Amy Bernardy was born in Florence, the daughter of an Irish-American diplomat and an Italian mother. She was educated at l'Istituto di Studi Superiore in Florence, graduating in 1901 with a thesis on the history of Turkish-Venetian relations. Her academic mentor was Pasquale Villari; he was president of the Dante Alighieri Society, and she was the society's vice president.
Bernardy was a lecturer on Italian subjects at Smith College in Massachusetts from 1903 to 1910.[1][2] While in America, she wrote for American and Italian newspapers and magazines.[3] She was commissioned by the Italian government to report on the effects of emigration on Italian-born women and their children in North America,[4][5] including a visit to Ellis Island,[6] and studies of regional differences[7] and of "Little Italy" neighborhoods in American and Canadian cities.[8][9][10] She presented her findings at a conference on Italian ethnography in 1910.[11] She also studied Italian expatriate communities in Turkey[12] and in the West Indies. She returned to the United States from 1917 to 1920, to work at the Italian embassy in Washington, D.C., during World War I.[13]

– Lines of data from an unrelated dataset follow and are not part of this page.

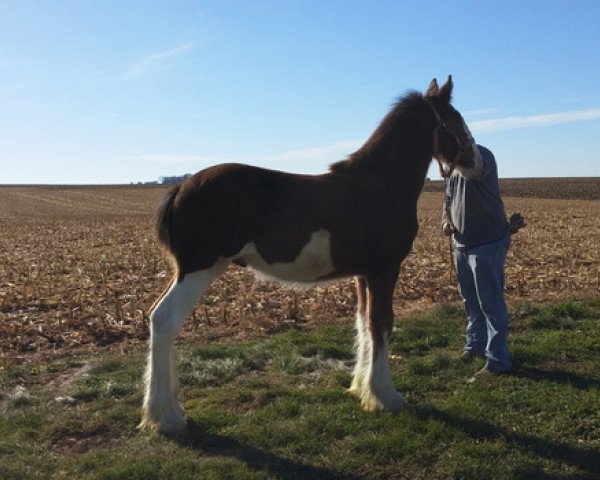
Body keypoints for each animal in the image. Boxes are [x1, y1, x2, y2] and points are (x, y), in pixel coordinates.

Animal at [141, 77, 478, 434]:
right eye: (455, 120)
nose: (477, 162)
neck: (379, 185)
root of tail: (181, 187)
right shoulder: (384, 270)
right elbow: (381, 322)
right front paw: (385, 395)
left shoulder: (363, 274)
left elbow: (363, 321)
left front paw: (360, 388)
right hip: (198, 269)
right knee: (165, 319)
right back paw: (165, 415)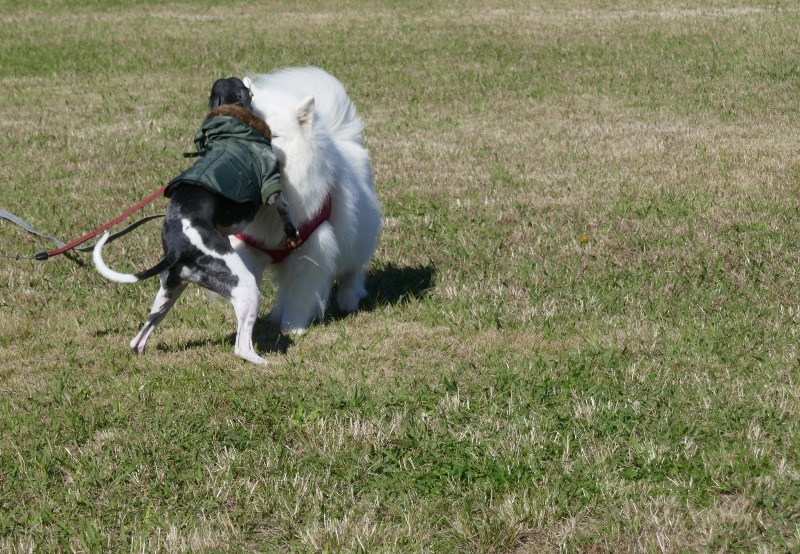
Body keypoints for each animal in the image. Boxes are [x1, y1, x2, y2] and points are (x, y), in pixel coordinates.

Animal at [91, 76, 296, 362]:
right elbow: (284, 208)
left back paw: (140, 350)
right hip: (245, 286)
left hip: (170, 291)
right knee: (241, 346)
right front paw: (291, 232)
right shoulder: (271, 187)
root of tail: (178, 248)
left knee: (139, 335)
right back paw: (265, 362)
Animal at [231, 64, 382, 332]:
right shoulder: (249, 249)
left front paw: (293, 328)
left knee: (353, 271)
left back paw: (348, 299)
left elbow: (299, 296)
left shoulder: (311, 253)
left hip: (355, 238)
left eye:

Bernardy spoke against women's suffrage and for protections for workers' families, on a lecture tour of the United States in 1910.[14] She taught at the University of Florence in the 1930s,[15] and toured in Canada as a speaker on Italian social issues and expatriates, especially on education, in 1934.[16][17] On that tour, she defended the policies of Italy's fascist government,[15] and dismissed criticisms against it as being based on 'fables'.[18]